Held on Zoom on 12 June, the CAS hosted a live studio visit with Dorothy Cross at her studio on the West coast of Ireland and an in-conversation between the artist and CAS Director Caroline Douglas. Dorothy showed us some of her most recent work and talked about how living in such a wild location influences her practice.
The CAS has acquired a number of Cross’s works across the years, including Eye Camera (2004), a bronze sculpture for the New Art Gallery Walsall, and two video works: Ghost Ship (1999) for the Ferens Art Gallery, Hull; and Teacup (1997) for the The Potteries Museum & Art Gallery, Stoke-on-Trent.
Working in sculpture, film and photography, Dorothy Cross examines the relationship between living beings and the natural world. Living in Connemara, a rural area on Ireland’s west coast, the artist sees the body and nature as sites of constant change, creation and destruction, new and old. This flux emerges as strange and unexpected encounters. Many of Cross’s works incorporate items found on the shore, including boats and animal skins, while others reflect on the environment. During the 1990s, the artist produced a series of works using cow udders, which drew on the animals’ rich store of symbolic associations across cultures to investigate the construction of sexuality and subjectivity.

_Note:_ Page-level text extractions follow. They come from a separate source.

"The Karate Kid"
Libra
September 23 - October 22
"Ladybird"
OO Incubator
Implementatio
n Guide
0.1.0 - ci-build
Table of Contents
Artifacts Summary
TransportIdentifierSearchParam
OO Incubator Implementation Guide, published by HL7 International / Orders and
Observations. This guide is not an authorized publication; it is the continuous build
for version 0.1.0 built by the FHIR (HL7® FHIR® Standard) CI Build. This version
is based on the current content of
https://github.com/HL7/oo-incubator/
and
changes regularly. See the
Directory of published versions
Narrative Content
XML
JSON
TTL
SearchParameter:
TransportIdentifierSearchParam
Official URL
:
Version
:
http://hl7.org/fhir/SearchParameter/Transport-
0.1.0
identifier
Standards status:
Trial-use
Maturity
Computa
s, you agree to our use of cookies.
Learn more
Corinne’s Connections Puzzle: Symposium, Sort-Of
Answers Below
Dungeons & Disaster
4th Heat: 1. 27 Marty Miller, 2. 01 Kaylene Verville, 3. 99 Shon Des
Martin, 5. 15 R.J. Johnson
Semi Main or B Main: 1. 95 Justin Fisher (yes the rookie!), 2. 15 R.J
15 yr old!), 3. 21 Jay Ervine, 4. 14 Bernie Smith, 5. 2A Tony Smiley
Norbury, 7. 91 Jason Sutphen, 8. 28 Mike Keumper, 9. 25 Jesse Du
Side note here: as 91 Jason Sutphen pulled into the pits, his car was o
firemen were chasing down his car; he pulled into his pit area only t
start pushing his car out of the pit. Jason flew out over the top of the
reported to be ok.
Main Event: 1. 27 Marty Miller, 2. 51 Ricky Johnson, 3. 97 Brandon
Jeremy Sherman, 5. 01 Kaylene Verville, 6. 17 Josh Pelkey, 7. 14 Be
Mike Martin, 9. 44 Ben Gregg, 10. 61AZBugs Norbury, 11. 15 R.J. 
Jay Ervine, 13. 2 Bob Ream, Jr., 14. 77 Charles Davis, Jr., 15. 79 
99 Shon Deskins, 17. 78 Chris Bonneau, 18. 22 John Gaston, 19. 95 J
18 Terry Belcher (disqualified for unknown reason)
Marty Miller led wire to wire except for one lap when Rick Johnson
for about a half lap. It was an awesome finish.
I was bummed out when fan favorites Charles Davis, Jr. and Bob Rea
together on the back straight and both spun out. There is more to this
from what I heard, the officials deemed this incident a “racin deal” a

Recent solo exhibitions/projects include: I dreamt I dwelt, Kerlin Gallery, Dublin, (2019); Stalactite, Libby Leshgold Galley, Vancouver (2018); Glance, New Art Centre, Roche Court, UK (2017–18); Eye of Shark, Frith Street Gallery, London (2015), Connemara, Turner Contemporary, Margate (2013), touring to Royal Hibernian Academy, Dublin (2014); Eye of Shark, Lismore Castle Arts, Co. Waterford (2014); Bloomberg Space, London (2009); Dublin City Gallery, The Hugh Lane, (2008); Irish Museum of Modern Art, (2005); Douglas Hyde Gallery, (2002, 1993 & 1988); Camden Arts Centre, (1993); ICA Philadelphia, (1991). Recent group exhibitions include: other.worldly, Fries Museum, Leeuwarden, Netherlands, (15 February 2020– 3 January 2021); Desire: A Revision From the 20th Century to the Digital Age, Irish Museum of Modern Art, (2020); Heartship, Sounds From A Safe Harbour Festival, Cork, a collaborative performance with singer Lisa Hannigan (2019) and Sea Garden, Royal Albert Memorial Museum & Art Gallery, UK. The artist has participated in the Venice, (1993), Istanbul, (1997) and Liverpool, (1998) biennials, and the ground breaking 1994 exhibition: Bad Girls, ICA, London and CCA, Glasgow.
Cross’s work is represented in the collections of The Irish Museum of Modern Art, Dublin; The Hugh lane Gallery, Dublin; The National Gallery of Ireland; Dublin; The Ulster Museum, National Museum, Belfast; Crawford Art Museum, Cork, Ireland; Art Pace Foundation, Texas; Museum of Fine Arts, Houston; Henry Art Gallery, University of Washington, Seattle; The Arnolfini Trust, Bristol; TATE, London. She is represented by Frith Street Gallery, London and Kerlin Gallery, Dublin.